Editorial du Monde. Enlisée depuis sept ans dans les méandres d’une enquête incohérente, l’« affaire de Tarnac » est désormais menacée de tourner au fiasco policier et à la pantalonnade politique. Elle n’en est que plus instructive.

Depuis novembre 2008, en effet, une huitaine de personnes alors installées dans le village corrézien de Tarnac sont poursuivies pour « participation à une association de malfaiteurs en vue de la préparation d’un acte terroriste ». Appartenant à la mouvance anarcho-autonome et se revendiquant d’un opuscule radical publié en 2007 (L’Insurrection qui vient), plusieurs membres de ce groupe sont soupçonnés d’avoir saboté cinq lignes de TGV à l’automne 2008 en posant des fers à béton sur des caténaires. Leur chef de file, Julien Coupat, sera détenu pendant six mois avant d’être remis en liberté.

A l’époque, le gouvernement Fillon avait fait de leur arrestation le symbole de sa fermeté en matière de sécurité en général, et de lutte antiterroriste en particulier, au moment où venait d’être créée la Direction centrale du renseignement intérieur (DCRI). Sa ministre de l’intérieur, Michèle Alliot-Marie, n’avait pas hésité à dénoncer les dérives et la menace de l’« ultragauche ».

En sept ans, cette affaire s’est largement dégonflée, comme en témoigne l’ordonnance conclusive de la juge d’instruction, rendue publique le 8 août. Elle a certes décidé de renvoyer les huit militants libertaires devant le tribunal correctionnel, dont quatre pour association de malfaiteurs et les autres pour des délits mineurs. Mais elle n’a pas retenu la qualification de « terroriste » dans ce dossier.

C’est, d’une part, un camouflet pour le parquet qui, dans ses réquisitions, au mois de mai, avait réclamé que cette qualification aggravante fût retenue. A ses yeux, L’Insurrection qui vient – texte pourtant en vente libre en librairie – constituait un guide théorique « visant à renverser l’Etat par la violence » et à installer « un sentiment de terreur et d’intimidation » dans le pays.

D’autre part, et de manière logique, la décision de la juge tire le bilan piteux d’une enquête erratique, confuse et lacunaire. Le seul fait concret retenu est la pose d’un crochet sur une caténaire. Mais il n’y a ni flagrant délit, ni preuves, ni aveux que Julien Coupat et sa compagne, directement mis en cause, ont participé à ce sabotage. En outre, les experts admettent que cet acte de malveillance ne menaçait en rien des personnes. Quant à l’enquête, elle a mis au jour bien des irrégularités et des incohérences, opportunément couvertes par le secret défense, au point de jeter le doute, voire le discrédit, sur les méthodes de la DCRI.

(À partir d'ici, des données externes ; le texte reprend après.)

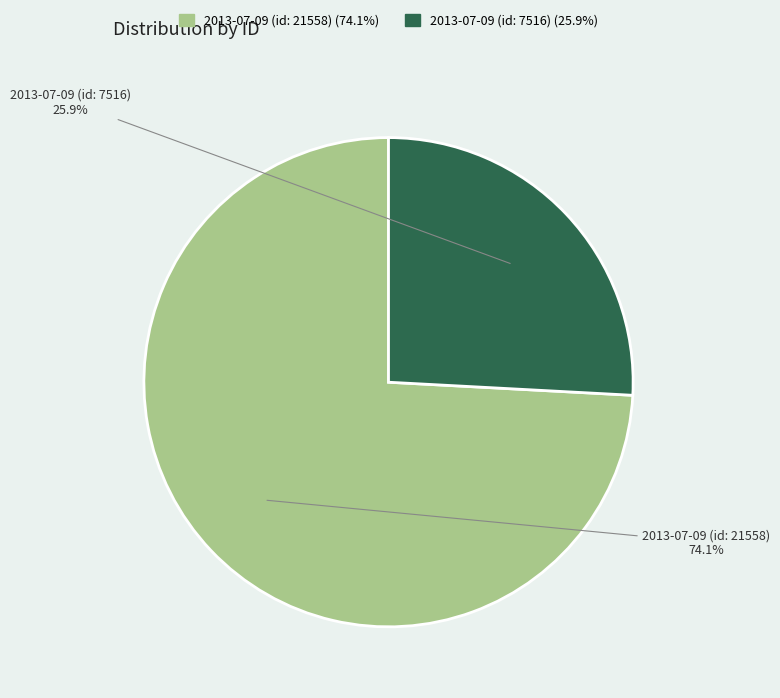

Do 2013-07-09 (id: 21558) and 2013-07-09 (id: 7516) together represent more than half of the pie?

Yes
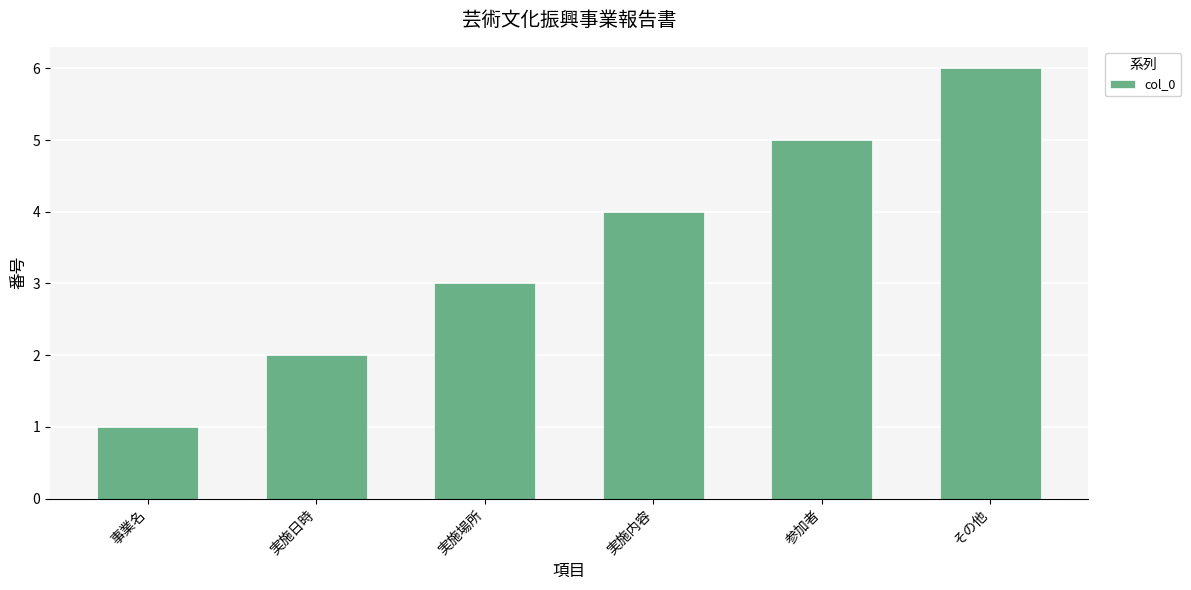

Which category has the highest value across all series?

その他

Les Français ont tragiquement découvert, depuis l’équipée sanglante de Mohamed Merah en 2012 et les attentats parisiens de janvier, la réalité d’une menace terroriste de nature, selon l’article 421-1 du code pénal, à provoquer « l’intimidation et la terreur ». Poursuivre les jeunes de Tarnac pour un motif identique relèverait de l’acharnement absurde ou de l’entêtement coupable. Le ministère public a pourtant décidé lundi 10 août de faire appel de l’ordonnance de la juge d’instruction.

Cette affaire démontre, enfin, à quels dérapages périlleux peut conduire la tentation d’instrumentaliser la peur du terrorisme, au mépris des libertés individuelles. Ce qui était vrai hier ne l’est pas moins aujourd’hui, face à une menace autrement dramatique. En démocratie, la fin ne justifie jamais les moyens.